## EXERCISE
Go through the data and copy each line that holds "بالكسر".

[Items listed in a dataset]
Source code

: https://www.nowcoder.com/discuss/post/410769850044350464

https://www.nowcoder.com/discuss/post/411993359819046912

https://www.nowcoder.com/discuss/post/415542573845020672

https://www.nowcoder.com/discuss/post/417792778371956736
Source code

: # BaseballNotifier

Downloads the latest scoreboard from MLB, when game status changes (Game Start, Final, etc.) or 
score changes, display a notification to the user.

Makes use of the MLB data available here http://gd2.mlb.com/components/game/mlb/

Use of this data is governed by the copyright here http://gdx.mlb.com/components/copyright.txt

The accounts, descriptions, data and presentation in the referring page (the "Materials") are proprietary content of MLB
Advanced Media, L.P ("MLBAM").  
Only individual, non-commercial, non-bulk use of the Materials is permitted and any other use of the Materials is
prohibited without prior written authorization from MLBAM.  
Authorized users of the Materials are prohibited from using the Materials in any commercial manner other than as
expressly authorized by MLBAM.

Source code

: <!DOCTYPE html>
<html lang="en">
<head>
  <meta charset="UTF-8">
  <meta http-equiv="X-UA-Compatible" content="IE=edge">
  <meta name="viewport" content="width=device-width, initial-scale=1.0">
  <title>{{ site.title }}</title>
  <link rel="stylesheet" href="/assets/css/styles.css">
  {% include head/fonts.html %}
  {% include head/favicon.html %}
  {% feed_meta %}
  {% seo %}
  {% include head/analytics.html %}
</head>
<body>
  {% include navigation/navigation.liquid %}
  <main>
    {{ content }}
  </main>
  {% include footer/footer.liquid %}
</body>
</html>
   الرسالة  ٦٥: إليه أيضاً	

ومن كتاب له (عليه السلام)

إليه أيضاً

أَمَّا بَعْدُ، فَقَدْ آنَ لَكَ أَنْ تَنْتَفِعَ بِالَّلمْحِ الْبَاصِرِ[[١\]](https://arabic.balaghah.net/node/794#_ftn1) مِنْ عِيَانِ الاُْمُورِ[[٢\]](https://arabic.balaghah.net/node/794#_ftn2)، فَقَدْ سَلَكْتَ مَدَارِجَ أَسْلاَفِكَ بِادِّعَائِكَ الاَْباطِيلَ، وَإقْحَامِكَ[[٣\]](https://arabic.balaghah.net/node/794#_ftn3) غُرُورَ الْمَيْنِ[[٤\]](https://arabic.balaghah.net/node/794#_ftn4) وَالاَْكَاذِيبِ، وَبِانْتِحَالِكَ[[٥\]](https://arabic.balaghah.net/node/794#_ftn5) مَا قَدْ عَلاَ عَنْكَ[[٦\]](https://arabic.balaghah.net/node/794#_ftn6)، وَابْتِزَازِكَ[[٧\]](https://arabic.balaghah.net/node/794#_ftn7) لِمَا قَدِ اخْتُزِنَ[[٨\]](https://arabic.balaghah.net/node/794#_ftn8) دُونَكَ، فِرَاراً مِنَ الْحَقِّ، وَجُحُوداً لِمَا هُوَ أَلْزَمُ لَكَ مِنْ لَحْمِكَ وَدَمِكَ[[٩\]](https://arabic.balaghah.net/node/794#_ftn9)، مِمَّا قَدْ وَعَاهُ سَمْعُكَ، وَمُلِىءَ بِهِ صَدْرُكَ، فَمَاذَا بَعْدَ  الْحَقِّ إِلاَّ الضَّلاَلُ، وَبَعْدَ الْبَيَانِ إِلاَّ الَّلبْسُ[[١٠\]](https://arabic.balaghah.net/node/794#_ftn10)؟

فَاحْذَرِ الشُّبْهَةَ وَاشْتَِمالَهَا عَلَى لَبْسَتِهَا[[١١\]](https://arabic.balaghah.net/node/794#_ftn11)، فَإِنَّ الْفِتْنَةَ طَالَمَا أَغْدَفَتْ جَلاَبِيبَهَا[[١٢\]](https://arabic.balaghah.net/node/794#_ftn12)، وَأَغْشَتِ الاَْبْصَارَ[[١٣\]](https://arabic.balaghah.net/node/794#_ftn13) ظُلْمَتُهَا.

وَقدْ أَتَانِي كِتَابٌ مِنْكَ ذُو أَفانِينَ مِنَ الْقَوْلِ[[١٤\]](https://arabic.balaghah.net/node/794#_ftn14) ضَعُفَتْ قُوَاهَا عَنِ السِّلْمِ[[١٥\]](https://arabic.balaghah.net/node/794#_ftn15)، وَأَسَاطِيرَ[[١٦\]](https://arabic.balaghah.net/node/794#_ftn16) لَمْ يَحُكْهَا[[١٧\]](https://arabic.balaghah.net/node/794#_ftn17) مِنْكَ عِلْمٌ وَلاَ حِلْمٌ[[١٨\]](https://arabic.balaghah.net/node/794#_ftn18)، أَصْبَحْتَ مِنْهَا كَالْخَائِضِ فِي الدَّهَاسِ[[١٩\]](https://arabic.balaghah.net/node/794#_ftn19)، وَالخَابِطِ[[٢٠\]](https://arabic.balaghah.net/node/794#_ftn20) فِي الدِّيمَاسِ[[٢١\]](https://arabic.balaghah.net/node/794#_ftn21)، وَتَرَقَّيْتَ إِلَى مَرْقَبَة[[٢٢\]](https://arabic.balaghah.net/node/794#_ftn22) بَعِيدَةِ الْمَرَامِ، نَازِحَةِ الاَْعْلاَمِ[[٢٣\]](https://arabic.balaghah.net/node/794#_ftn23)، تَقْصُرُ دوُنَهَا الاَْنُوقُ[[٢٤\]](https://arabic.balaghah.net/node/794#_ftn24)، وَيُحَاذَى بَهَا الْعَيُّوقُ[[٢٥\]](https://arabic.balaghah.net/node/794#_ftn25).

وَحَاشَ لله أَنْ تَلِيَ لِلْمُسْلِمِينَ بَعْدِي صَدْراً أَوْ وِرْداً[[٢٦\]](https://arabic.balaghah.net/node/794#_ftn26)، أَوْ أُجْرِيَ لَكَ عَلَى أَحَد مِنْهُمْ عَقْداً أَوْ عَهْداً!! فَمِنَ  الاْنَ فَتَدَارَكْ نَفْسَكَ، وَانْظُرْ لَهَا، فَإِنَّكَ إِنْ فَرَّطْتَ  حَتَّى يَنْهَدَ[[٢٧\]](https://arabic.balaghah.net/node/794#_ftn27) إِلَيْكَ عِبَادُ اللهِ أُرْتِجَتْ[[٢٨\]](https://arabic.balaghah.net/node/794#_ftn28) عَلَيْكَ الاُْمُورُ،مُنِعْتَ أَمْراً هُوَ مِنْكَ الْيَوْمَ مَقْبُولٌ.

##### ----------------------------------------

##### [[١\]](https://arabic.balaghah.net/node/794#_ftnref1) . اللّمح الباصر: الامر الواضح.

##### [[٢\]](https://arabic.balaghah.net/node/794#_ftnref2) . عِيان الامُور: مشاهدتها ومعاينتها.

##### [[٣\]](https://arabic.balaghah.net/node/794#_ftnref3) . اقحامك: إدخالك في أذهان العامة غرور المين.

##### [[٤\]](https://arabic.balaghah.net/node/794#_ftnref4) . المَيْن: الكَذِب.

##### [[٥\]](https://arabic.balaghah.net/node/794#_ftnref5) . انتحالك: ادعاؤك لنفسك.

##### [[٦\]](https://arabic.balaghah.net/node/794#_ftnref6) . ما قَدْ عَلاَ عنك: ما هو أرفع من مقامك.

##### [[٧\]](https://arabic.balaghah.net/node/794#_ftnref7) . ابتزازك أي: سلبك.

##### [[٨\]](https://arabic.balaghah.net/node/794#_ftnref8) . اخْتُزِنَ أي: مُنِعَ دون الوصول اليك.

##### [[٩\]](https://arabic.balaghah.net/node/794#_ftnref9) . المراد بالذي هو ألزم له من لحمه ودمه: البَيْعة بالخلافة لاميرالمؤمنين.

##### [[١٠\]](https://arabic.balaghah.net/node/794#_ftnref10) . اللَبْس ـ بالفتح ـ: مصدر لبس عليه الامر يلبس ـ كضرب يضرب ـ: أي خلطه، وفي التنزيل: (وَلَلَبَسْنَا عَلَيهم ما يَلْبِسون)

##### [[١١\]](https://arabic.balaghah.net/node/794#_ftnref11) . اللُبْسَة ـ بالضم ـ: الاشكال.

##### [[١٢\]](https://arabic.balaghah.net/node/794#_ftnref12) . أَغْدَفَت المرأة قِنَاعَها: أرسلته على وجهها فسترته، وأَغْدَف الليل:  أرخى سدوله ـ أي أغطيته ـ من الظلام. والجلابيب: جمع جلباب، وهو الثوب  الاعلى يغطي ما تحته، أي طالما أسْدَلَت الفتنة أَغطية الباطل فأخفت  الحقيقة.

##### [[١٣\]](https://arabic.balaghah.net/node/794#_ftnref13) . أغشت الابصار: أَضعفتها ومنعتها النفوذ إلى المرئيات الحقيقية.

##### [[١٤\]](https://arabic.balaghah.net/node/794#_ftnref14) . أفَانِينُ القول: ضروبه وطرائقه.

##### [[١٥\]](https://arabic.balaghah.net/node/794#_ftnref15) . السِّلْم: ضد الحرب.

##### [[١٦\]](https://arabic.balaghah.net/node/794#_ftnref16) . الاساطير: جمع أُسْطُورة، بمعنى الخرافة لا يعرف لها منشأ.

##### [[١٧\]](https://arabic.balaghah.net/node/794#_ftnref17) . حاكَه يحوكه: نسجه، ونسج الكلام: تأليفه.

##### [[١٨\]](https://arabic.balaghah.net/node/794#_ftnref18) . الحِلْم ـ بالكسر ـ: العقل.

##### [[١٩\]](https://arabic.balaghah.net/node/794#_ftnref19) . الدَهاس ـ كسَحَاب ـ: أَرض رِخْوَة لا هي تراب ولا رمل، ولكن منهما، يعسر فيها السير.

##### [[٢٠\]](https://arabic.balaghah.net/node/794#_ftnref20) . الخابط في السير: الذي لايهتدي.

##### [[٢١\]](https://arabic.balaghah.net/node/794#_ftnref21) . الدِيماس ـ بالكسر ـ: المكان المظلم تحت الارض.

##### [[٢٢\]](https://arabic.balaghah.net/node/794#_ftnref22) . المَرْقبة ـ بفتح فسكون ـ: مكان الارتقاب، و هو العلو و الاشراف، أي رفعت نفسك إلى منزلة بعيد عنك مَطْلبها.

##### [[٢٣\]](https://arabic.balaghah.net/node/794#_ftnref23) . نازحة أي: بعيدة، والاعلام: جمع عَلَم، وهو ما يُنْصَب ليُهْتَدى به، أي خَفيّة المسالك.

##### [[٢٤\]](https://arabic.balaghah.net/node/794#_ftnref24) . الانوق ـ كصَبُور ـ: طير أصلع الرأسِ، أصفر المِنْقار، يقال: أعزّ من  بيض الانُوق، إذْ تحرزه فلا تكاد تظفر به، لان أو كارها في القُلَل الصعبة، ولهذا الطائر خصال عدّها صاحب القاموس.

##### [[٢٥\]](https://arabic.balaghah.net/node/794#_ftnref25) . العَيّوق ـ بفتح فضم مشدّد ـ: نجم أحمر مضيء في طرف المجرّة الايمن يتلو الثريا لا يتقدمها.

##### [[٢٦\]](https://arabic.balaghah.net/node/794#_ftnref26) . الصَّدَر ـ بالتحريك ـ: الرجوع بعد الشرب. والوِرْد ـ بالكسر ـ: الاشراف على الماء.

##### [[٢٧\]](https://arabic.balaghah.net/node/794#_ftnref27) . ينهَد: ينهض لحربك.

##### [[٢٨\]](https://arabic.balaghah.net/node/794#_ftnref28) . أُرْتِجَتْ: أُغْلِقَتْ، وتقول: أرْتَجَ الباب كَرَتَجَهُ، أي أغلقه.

## WRITTEN RESPONSE
##### [[١٨\]](https://arabic.balaghah.net/node/794#_ftnref18) . الحِلْم ـ بالكسر ـ: العقل.
##### [[٢١\]](https://arabic.balaghah.net/node/794#_ftnref21) . الدِيماس ـ بالكسر ـ: المكان المظلم تحت الارض.
##### [[٢٦\]](https://arabic.balaghah.net/node/794#_ftnref26) . الصَّدَر ـ بالتحريك ـ: الرجوع بعد الشرب. والوِرْد ـ بالكسر ـ: الاشراف على الماء.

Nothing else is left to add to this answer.